> What needs to be done: Somewhere below is a line with "index tip: (282, 583)" and, later, a line with "middle dip: (329, 608)"; repeat those two lines and all the lines between them, exactly as they are.

[Collected data entries]
----------------------------------------

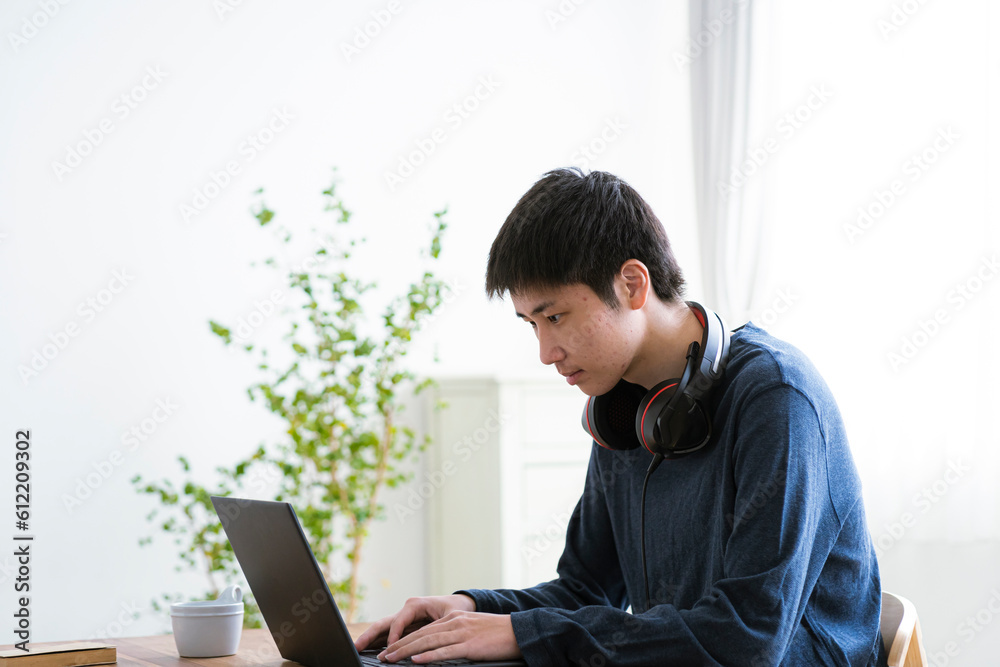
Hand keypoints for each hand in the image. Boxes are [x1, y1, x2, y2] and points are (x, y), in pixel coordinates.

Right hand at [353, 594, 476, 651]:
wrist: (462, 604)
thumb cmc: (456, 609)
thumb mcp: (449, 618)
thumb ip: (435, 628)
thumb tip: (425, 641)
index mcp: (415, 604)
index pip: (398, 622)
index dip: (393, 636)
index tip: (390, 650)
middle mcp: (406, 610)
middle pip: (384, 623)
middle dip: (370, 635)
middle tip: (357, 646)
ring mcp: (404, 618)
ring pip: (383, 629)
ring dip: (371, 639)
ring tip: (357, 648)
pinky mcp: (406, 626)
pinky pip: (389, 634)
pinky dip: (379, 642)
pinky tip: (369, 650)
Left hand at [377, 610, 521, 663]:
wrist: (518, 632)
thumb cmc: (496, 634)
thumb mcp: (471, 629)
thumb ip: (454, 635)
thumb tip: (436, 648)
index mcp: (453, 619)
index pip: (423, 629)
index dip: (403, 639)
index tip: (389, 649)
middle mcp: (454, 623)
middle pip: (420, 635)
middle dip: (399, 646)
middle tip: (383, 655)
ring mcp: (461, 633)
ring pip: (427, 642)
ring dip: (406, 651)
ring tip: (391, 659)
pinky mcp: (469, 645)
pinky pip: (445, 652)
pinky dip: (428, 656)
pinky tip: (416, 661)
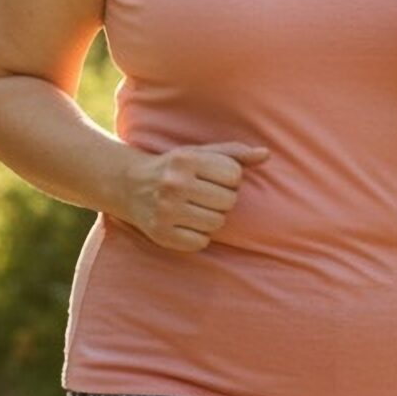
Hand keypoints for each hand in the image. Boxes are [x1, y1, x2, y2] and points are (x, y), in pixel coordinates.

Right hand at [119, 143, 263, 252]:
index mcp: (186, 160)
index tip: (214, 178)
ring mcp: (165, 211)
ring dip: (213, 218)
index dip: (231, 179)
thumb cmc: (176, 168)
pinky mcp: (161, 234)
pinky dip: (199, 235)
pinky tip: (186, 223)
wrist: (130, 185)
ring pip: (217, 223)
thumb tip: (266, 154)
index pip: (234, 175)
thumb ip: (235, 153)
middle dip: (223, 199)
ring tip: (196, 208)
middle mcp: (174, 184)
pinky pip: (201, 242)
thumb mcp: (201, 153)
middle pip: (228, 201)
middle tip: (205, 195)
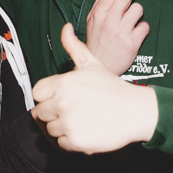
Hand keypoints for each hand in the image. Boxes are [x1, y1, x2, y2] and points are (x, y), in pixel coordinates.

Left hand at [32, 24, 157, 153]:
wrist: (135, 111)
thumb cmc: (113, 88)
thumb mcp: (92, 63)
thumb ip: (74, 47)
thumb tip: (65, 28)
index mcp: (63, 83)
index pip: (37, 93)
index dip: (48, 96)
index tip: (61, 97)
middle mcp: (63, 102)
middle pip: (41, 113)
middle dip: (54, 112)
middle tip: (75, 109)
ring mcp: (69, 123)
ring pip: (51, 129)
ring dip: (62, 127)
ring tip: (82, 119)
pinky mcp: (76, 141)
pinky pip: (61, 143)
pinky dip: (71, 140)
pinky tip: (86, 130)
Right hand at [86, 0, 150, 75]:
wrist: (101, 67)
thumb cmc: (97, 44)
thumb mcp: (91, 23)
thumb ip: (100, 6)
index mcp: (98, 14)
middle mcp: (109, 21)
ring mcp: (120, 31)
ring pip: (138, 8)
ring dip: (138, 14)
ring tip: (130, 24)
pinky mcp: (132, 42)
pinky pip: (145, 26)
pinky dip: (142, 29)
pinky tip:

----------------------------------------

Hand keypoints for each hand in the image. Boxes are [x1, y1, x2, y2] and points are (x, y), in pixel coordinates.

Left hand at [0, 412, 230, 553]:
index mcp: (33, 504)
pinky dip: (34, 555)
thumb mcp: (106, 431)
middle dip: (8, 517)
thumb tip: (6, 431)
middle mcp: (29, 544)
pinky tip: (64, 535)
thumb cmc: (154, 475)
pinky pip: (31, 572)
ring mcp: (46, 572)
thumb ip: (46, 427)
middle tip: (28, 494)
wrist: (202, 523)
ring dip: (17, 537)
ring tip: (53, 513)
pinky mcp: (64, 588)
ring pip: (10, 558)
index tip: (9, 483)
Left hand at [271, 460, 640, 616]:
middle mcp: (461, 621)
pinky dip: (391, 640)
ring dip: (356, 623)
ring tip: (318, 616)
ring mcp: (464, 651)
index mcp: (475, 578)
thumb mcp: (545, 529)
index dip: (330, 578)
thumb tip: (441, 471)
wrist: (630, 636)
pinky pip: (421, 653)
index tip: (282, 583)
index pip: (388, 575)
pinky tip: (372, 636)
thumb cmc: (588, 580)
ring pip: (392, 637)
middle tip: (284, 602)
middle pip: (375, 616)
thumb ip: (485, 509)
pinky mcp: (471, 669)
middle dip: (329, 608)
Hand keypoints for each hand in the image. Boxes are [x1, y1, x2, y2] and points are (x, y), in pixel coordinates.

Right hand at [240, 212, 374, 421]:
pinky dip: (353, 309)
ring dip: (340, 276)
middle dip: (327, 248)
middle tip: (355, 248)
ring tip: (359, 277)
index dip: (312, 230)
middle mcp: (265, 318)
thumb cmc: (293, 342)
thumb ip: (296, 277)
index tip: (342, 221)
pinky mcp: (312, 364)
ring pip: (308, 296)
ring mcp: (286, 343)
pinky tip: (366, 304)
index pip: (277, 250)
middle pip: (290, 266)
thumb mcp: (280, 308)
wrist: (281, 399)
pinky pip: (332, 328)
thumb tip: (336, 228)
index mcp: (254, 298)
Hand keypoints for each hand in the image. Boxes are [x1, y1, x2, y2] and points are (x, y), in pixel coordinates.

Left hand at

----------------------------------------

> Expected answer:
index tip: (282, 583)
index pip: (388, 575)
pinky tip: (372, 636)
thumb cmc: (588, 580)
ring pip: (392, 637)
middle tip: (284, 602)
middle pip: (375, 616)
thumb ip: (485, 509)
pinky mcp: (471, 669)
middle dip: (329, 608)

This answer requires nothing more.